** Work to do **
Decide whether each statement agrees with the passage on Chris Brown, answering yes or no and quoting the words of the passage that settle it: (a) Brown first pictured Six Primes with an electronic element; (b) Brown says he is now interested in intervals being pure; (c) Brown chose to make Six Primes an electro-acoustic piece.

** Extract to read **

++++

“My interest in new musical resources has changed from being based on timbre, rhythm and interactive electronics to pitch relations. I came to that with the skills I acquired tuning pianos in equal temperament for many years, and wanting to push past that.”
As a composer, pianist and computer programmer, Chris Brown integrates a mixture of modern musical resources, such as interactive electronics, real-time digital-signal processing, musical-instrument design and improvisation in his works. In addition to being a member of the pioneering interactive-computer-network ensemble, The Hub, Brown is a professor of music at Mills College and co-director of its Center for Contemporary Music for over two decades.
Consequently, when he began composing his concert-length, solo piano work, Six Primes, he originally imagined it with an electronic element. “I have an interactive sequencer that I designed, and I was trying to teach myself to play the polyrhythms using it. But in the end, I decided it would be more interesting for me as an acoustic piece than as an electro-acoustic one.”
Brown says the decision to focus on acoustic piano came out of a desire to return to his piano-tuning practice. “By the time I got to Mills, I had been supporting myself as a piano tuner in San Francisco for about 10 or 15 years,” he explains. “Of course, I was aware of just intonation when I was there and Lou [Harrison] was around, but it felt too narrow for me at that point. I was more interested in timbre, noise, and electronics, and it seemed like just intonation was a step backwards because there was a fascination with intervals being pure, and that was not what I was interested in—and I still am not. For me, it’s about hearing interval relationships and how we can extend our ability to perceive new kinds of relationships in the higher-prime area of the harmonic series.”

++++

Data records

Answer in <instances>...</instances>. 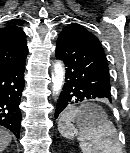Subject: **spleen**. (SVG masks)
I'll list each match as a JSON object with an SVG mask.
<instances>
[{"mask_svg":"<svg viewBox=\"0 0 130 153\" xmlns=\"http://www.w3.org/2000/svg\"><path fill=\"white\" fill-rule=\"evenodd\" d=\"M80 113L81 108L78 107H70L62 113L58 131L63 137L72 139L74 135H78L82 153H122L116 128L111 121L106 119L96 125H85L78 132L73 127V122Z\"/></svg>","mask_w":130,"mask_h":153,"instance_id":"3e777b00","label":"spleen"}]
</instances>
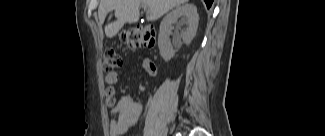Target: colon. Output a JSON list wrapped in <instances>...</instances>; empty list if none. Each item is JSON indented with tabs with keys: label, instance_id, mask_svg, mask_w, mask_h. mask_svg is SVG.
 <instances>
[{
	"label": "colon",
	"instance_id": "5ec220e1",
	"mask_svg": "<svg viewBox=\"0 0 325 136\" xmlns=\"http://www.w3.org/2000/svg\"><path fill=\"white\" fill-rule=\"evenodd\" d=\"M120 41L127 47L150 48L155 42V31L150 25L132 26L120 33ZM122 64L121 57L113 49H107L103 56V70L106 73L116 70Z\"/></svg>",
	"mask_w": 325,
	"mask_h": 136
}]
</instances>
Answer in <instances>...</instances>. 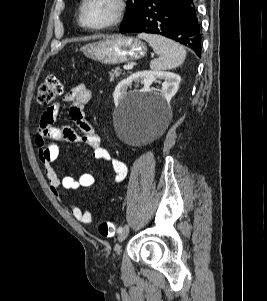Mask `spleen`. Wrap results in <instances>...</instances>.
Instances as JSON below:
<instances>
[{
  "instance_id": "3e777b00",
  "label": "spleen",
  "mask_w": 267,
  "mask_h": 301,
  "mask_svg": "<svg viewBox=\"0 0 267 301\" xmlns=\"http://www.w3.org/2000/svg\"><path fill=\"white\" fill-rule=\"evenodd\" d=\"M149 43L159 58L150 63V68L154 71H164L180 66L185 58L186 51L178 43L163 36L141 33L138 35Z\"/></svg>"
}]
</instances>
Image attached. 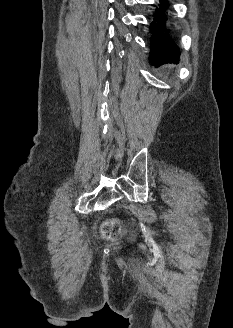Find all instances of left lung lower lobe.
I'll use <instances>...</instances> for the list:
<instances>
[{
    "instance_id": "obj_1",
    "label": "left lung lower lobe",
    "mask_w": 233,
    "mask_h": 328,
    "mask_svg": "<svg viewBox=\"0 0 233 328\" xmlns=\"http://www.w3.org/2000/svg\"><path fill=\"white\" fill-rule=\"evenodd\" d=\"M168 7L166 0H161L160 9L157 15H154V22L151 23V57L153 64L168 60L169 62L178 61L180 55L178 47L174 41L167 35L166 16L164 10Z\"/></svg>"
}]
</instances>
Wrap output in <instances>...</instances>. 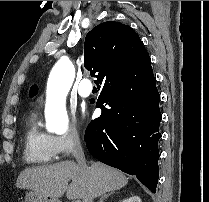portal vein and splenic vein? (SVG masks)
<instances>
[{"label":"portal vein and splenic vein","instance_id":"obj_1","mask_svg":"<svg viewBox=\"0 0 209 202\" xmlns=\"http://www.w3.org/2000/svg\"><path fill=\"white\" fill-rule=\"evenodd\" d=\"M76 202H81L80 200H77Z\"/></svg>","mask_w":209,"mask_h":202}]
</instances>
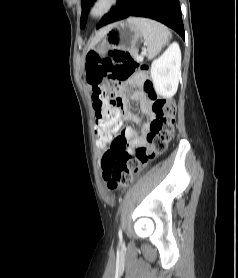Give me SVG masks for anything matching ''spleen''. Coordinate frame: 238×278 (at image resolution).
<instances>
[{"label":"spleen","mask_w":238,"mask_h":278,"mask_svg":"<svg viewBox=\"0 0 238 278\" xmlns=\"http://www.w3.org/2000/svg\"><path fill=\"white\" fill-rule=\"evenodd\" d=\"M128 21L135 24L141 31L147 46L148 59H153L171 38L167 27L156 21L139 17L129 18Z\"/></svg>","instance_id":"spleen-1"}]
</instances>
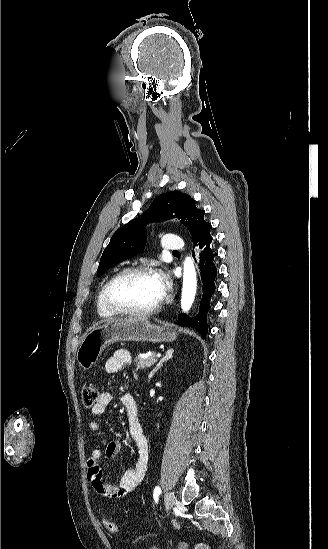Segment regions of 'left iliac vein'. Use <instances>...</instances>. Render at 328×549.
<instances>
[{"mask_svg": "<svg viewBox=\"0 0 328 549\" xmlns=\"http://www.w3.org/2000/svg\"><path fill=\"white\" fill-rule=\"evenodd\" d=\"M173 504H174V496H173L172 492H167L165 494L166 511H169L172 508Z\"/></svg>", "mask_w": 328, "mask_h": 549, "instance_id": "left-iliac-vein-1", "label": "left iliac vein"}]
</instances>
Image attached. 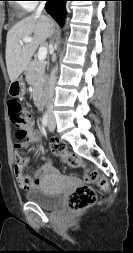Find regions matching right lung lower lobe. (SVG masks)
I'll use <instances>...</instances> for the list:
<instances>
[{"label":"right lung lower lobe","instance_id":"obj_1","mask_svg":"<svg viewBox=\"0 0 133 253\" xmlns=\"http://www.w3.org/2000/svg\"><path fill=\"white\" fill-rule=\"evenodd\" d=\"M66 1L68 0H46V11L58 22L60 26L64 23Z\"/></svg>","mask_w":133,"mask_h":253}]
</instances>
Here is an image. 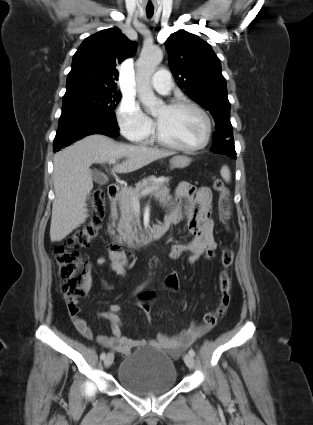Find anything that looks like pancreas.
Masks as SVG:
<instances>
[{"label": "pancreas", "instance_id": "obj_1", "mask_svg": "<svg viewBox=\"0 0 313 425\" xmlns=\"http://www.w3.org/2000/svg\"><path fill=\"white\" fill-rule=\"evenodd\" d=\"M167 185V181L149 176L138 182L135 188L128 187L121 190L118 198L121 216L116 229L120 244L125 243L128 247H134L135 242H139V236H142L140 219L133 206L134 199L139 200L150 189L151 191L146 194L154 197L161 205H165L171 199Z\"/></svg>", "mask_w": 313, "mask_h": 425}]
</instances>
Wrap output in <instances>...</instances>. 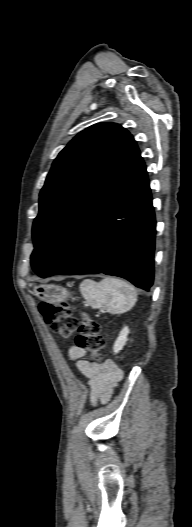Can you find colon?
I'll list each match as a JSON object with an SVG mask.
<instances>
[{"instance_id": "5ec220e1", "label": "colon", "mask_w": 192, "mask_h": 527, "mask_svg": "<svg viewBox=\"0 0 192 527\" xmlns=\"http://www.w3.org/2000/svg\"><path fill=\"white\" fill-rule=\"evenodd\" d=\"M39 311L50 329L62 339H69L76 329V345L87 353L96 362L102 360L101 351L105 342L100 333L99 323L88 314L82 313L78 322L73 315L72 307L65 302H44L39 306Z\"/></svg>"}]
</instances>
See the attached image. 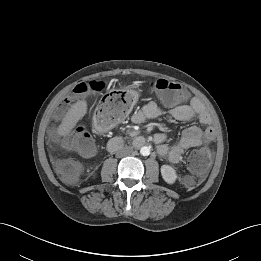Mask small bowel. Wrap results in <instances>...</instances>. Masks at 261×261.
<instances>
[{"label":"small bowel","instance_id":"1","mask_svg":"<svg viewBox=\"0 0 261 261\" xmlns=\"http://www.w3.org/2000/svg\"><path fill=\"white\" fill-rule=\"evenodd\" d=\"M163 114L164 110L156 102L151 101L133 114L132 121L134 123H143L145 120L156 119ZM168 114L178 121H190L195 117H198L203 123H208L209 121L201 101L197 98H193L189 104L171 108ZM214 137L215 132L211 126H207L206 128L189 126L184 129L180 140L173 146L165 143L166 135L164 133H156L154 135V142L157 144L159 155L167 158L172 163H177L181 160L186 150L208 145L213 142Z\"/></svg>","mask_w":261,"mask_h":261}]
</instances>
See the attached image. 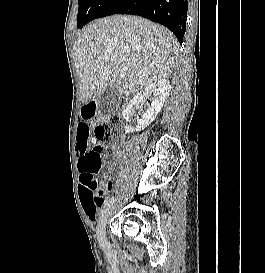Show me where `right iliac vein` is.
Here are the masks:
<instances>
[{
	"mask_svg": "<svg viewBox=\"0 0 265 273\" xmlns=\"http://www.w3.org/2000/svg\"><path fill=\"white\" fill-rule=\"evenodd\" d=\"M113 209H114L113 207L106 208L102 212V214L99 218V221H98V225H97V229H96L97 240L102 247H105L108 244L107 238H106V224H107L109 217L113 213Z\"/></svg>",
	"mask_w": 265,
	"mask_h": 273,
	"instance_id": "obj_1",
	"label": "right iliac vein"
}]
</instances>
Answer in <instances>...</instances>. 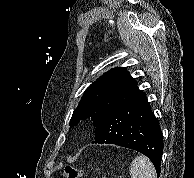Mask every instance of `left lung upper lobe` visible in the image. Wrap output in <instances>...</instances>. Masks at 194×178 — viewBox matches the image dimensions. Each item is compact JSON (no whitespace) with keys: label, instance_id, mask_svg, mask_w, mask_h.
<instances>
[{"label":"left lung upper lobe","instance_id":"left-lung-upper-lobe-1","mask_svg":"<svg viewBox=\"0 0 194 178\" xmlns=\"http://www.w3.org/2000/svg\"><path fill=\"white\" fill-rule=\"evenodd\" d=\"M141 92L137 82L125 68L117 67L104 73L84 92L70 120V127L90 118L96 127L121 101Z\"/></svg>","mask_w":194,"mask_h":178}]
</instances>
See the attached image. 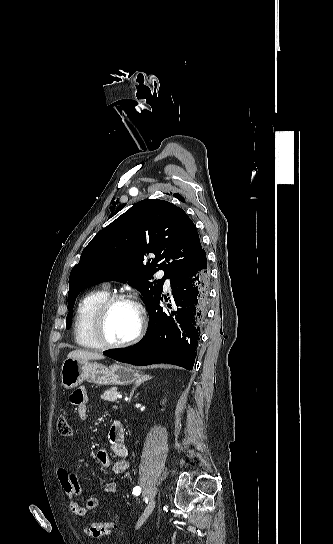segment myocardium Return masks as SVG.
Returning a JSON list of instances; mask_svg holds the SVG:
<instances>
[{
	"instance_id": "obj_1",
	"label": "myocardium",
	"mask_w": 333,
	"mask_h": 544,
	"mask_svg": "<svg viewBox=\"0 0 333 544\" xmlns=\"http://www.w3.org/2000/svg\"><path fill=\"white\" fill-rule=\"evenodd\" d=\"M119 302L133 305L139 316V324L136 332L129 339L122 342H110L105 336V321L110 309ZM147 324L146 313L141 303L132 295L117 293L109 295L96 309L91 325L92 336L101 348L119 349L135 344L143 335Z\"/></svg>"
}]
</instances>
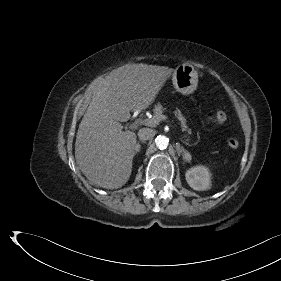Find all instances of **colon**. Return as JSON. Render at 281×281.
I'll return each mask as SVG.
<instances>
[{
	"label": "colon",
	"instance_id": "5ec220e1",
	"mask_svg": "<svg viewBox=\"0 0 281 281\" xmlns=\"http://www.w3.org/2000/svg\"><path fill=\"white\" fill-rule=\"evenodd\" d=\"M226 119H227L226 113L222 109L214 110L209 114V120L215 124H222L226 121ZM227 143L228 146L233 149L238 148L240 145V142L236 137L229 138Z\"/></svg>",
	"mask_w": 281,
	"mask_h": 281
}]
</instances>
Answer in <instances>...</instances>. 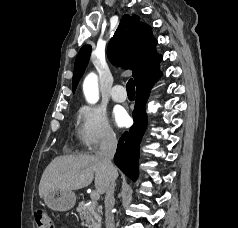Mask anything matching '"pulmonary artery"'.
<instances>
[{
  "mask_svg": "<svg viewBox=\"0 0 238 228\" xmlns=\"http://www.w3.org/2000/svg\"><path fill=\"white\" fill-rule=\"evenodd\" d=\"M111 97L116 102H124L127 94L122 85H115L111 90Z\"/></svg>",
  "mask_w": 238,
  "mask_h": 228,
  "instance_id": "obj_1",
  "label": "pulmonary artery"
}]
</instances>
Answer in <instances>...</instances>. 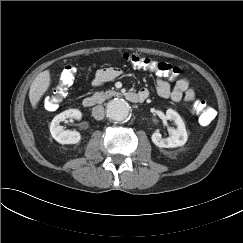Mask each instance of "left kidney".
I'll use <instances>...</instances> for the list:
<instances>
[{"instance_id": "5707ae66", "label": "left kidney", "mask_w": 243, "mask_h": 243, "mask_svg": "<svg viewBox=\"0 0 243 243\" xmlns=\"http://www.w3.org/2000/svg\"><path fill=\"white\" fill-rule=\"evenodd\" d=\"M166 119L173 120L177 125V128L170 129V136L167 138H162V135L159 132L153 133L151 137L152 142L160 148L183 146L187 142L188 135L182 118L176 111L168 109L166 111Z\"/></svg>"}]
</instances>
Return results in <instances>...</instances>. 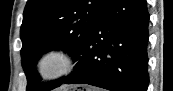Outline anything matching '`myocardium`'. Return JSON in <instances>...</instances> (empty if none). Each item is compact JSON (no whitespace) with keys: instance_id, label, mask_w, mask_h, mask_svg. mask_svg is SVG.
<instances>
[{"instance_id":"f54148a6","label":"myocardium","mask_w":173,"mask_h":91,"mask_svg":"<svg viewBox=\"0 0 173 91\" xmlns=\"http://www.w3.org/2000/svg\"><path fill=\"white\" fill-rule=\"evenodd\" d=\"M76 64L74 54L64 47L44 50L36 62V73L45 82L59 80L72 72Z\"/></svg>"}]
</instances>
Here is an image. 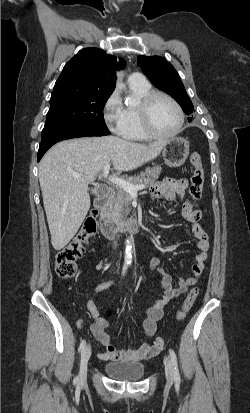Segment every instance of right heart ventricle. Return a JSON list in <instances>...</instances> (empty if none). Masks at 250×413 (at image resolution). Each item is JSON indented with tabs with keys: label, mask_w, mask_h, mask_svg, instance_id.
<instances>
[{
	"label": "right heart ventricle",
	"mask_w": 250,
	"mask_h": 413,
	"mask_svg": "<svg viewBox=\"0 0 250 413\" xmlns=\"http://www.w3.org/2000/svg\"><path fill=\"white\" fill-rule=\"evenodd\" d=\"M130 89L138 99H142L151 91V86L147 83L145 85L137 86L130 85ZM122 136L128 140L143 141L149 139L142 128L141 118L137 106H127L125 108V124Z\"/></svg>",
	"instance_id": "right-heart-ventricle-1"
}]
</instances>
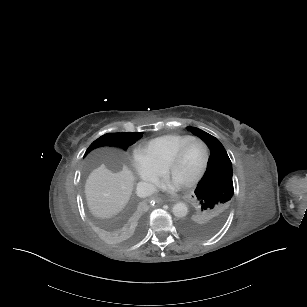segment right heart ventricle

++++

** Completed task **
(a) Yes: "he originally imagined it with an electronic element."
(b) No: "that was not what I was interested in—and I still am not."
(c) No: "I decided it would be more interesting for me as an acoustic piece than as an electro-acoustic one."